"El Coronavirus ha arrodillado a los poderosos y ha detenido al mundo como nada más podría hacerlo. Nuestras mentes aún corren de un lado a otro anhelando el retorno a la 'normalidad', tratando de unir nuestro futuro a nuestro pasado y negándose a reconocer la ruptura. Pero la ruptura existe." Así avizoraba la escritora Arundhati Roy a la pandemia en un artículo del Financial Times el 3 de abril, hace casi dos meses. Señalaba que "las pandemias históricamente han obligado a los humanos a romper con el pasado y a imaginar su mundo de nuevo".
Con la crisis sanitaria en auge resulta difícil visualizar esa tierra prometida que denominan "la nueva normalidad". La mayoría de los mexicanos ve nubarrones por delante. No hay claridad. Según las encuestas, nuestra sociedad, generalmente alegre y optimista, está con el ánimo decaído. Uno de los rasgos culturales de los mexicanos es mostrarnos felices ante el mundo y ante nosotros mismos, a pesar de las adversidades. La novedad no es que nuestro sentido de felicidad esté mermado, sino que lo admitamos.
Así con el ánimo decaído, los mexicanos comenzamos a imaginar un mundo nuevo. Es posible que cambiemos de opinión, pero, por lo pronto, no se espera una vuelta atrás. En la más reciente encuesta nacional de El Financiero, sólo 10 por ciento de entrevistados cree que las cosas serán igual que antes del coronavirus; el 42 por ciento cree que serán un poco diferentes y el 48 por ciento que serán muy diferentes. En total, 9 de cada 10 mexicanos advierten una "normalidad" distinta.
Y el pesimismo se impone. En la encuesta, el 9 por ciento cree que la vida después del coronavirus será mejor que antes, el 33 por ciento cree que será igual y el 55 por ciento que será peor. Con esta actitud negativa, la sociedad mexicana está irreconocible. Muchas veces estamos mal, pero de buenas; ahora estamos mal y de malas.
Eso tiene implicaciones de gobierno. El presidente López Obrador conoce muy bien al pueblo mexicano, y está listo para salir a tomarle el pulso, como suele hacerlo, de frente y de cerca. Más allá de si es buena o mala decisión reanudar sus giras pronto, será interesante ver cómo encuentra el Presidente a su pueblo y qué propone para recetarle.
La novela de Arundhati Roy, El ministerio de la felicidad suprema (2017), comienza con un médico en Delhi que recetaba poemas a sus pacientes, porque creía que la poesía podía curar cualquier enfermedad. Pero a uno de sus propios hijos no puede recetarle ni poema ni nada, porque su condición le resulta incomprensible. En consecuencia, se da una ruptura ante un mundo nuevo, inesperado, desconocido.

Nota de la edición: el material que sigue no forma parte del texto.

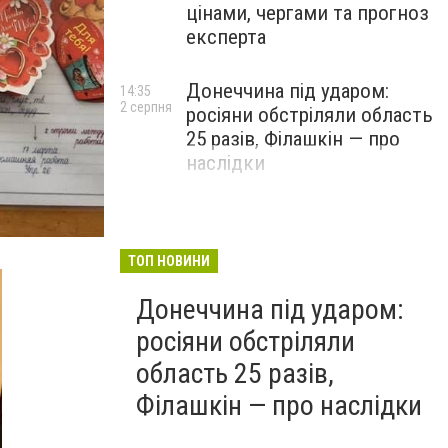
цінами, чергами та прогноз
експерта
Донеччина під ударом:
14:35
2 серпня
росіяни обстріляли область
25 разів, Філашкін — про
наслідки
ТОП НОВИНИ
Донеччина під ударом:
росіяни обстріляли
область 25 разів,
Філашкін — про наслідки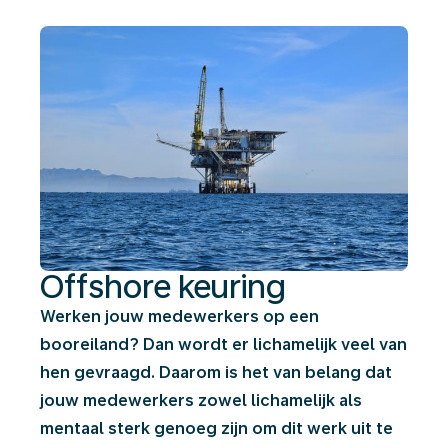
Offshore keuring
Werken jouw medewerkers op een
booreiland? Dan wordt er lichamelijk veel van
hen gevraagd. Daarom is het van belang dat
jouw medewerkers zowel lichamelijk als
mentaal sterk genoeg zijn om dit werk uit te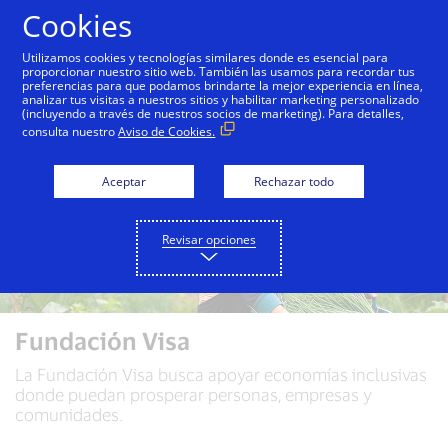
Saltar al contenido
Cookies
Utilizamos cookies y tecnologías similares donde es esencial para
proporcionar nuestro sitio web. También las usamos para recordar tus
preferencias para que podamos brindarte la mejor experiencia en línea,
analizar tus visitas a nuestros sitios y habilitar marketing personalizado
(incluyendo a través de nuestros socios de marketing). Para detalles,
consulta nuestro
Aviso de Cookies.
Aceptar
Rechazar todo
Revisar opciones
Fundación Visa
La Fundación Visa busca apoyar economías inclusivas
donde puedan prosperar personas, empresas y
comunidades.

El presidente López Obrador no receta poemas, por supuesto, pero su popularidad se debe, en gran medida, a que ha sabido animar a la gente, ha sabido, hasta ahora, levantarle la moral al pueblo; ha sabido cómo inculcar esperanza, si no a todos, a la mayoría. Ante la pandemia, eso puede cambiar, y no por el presidente, quien sigue mostrando ánimo ante su proyecto transformador, sino por el pueblo, que está pasando por una ruptura consigo mismo dadas las circunstancias.

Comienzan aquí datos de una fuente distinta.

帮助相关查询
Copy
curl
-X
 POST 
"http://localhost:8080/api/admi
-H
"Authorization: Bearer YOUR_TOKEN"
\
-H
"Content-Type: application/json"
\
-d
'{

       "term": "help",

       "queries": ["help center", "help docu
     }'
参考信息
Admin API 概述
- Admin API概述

El presidente ha querido fortalecer nuestra moral, pero, como nos recuerda Arundhati en su pieza del FT, el virus no tiene moralidad. Muchos pueden apreciarle el ánimo y la motivación al presidente cuando dice que se domó la epidemia o que ya estamos saliendo de ella, pero los hechos dicen otra cosa. El problema es hoy mucho más grande que la retórica. Los mexicanos miran cómo crece el número de infectados y de muertos, y cómo vamos escalando en la tabla, en esa que hubiéramos preferido no estar entre los primeros lugares del mundo, pero en la que cada día subimos, irremediablemente, algún escalafón.
Imaginar un mundo nuevo, concluye Arundhati en su pieza del FT, implica elegir qué traer con nosotros del viejo (acaso, incluidos nuestros prejuicios), o decidir pasar ligeros, con poco equipaje, abiertos a vivir en un mundo diferente. La decisión queda ahí para nuestra sociedad y para nuestro gobierno.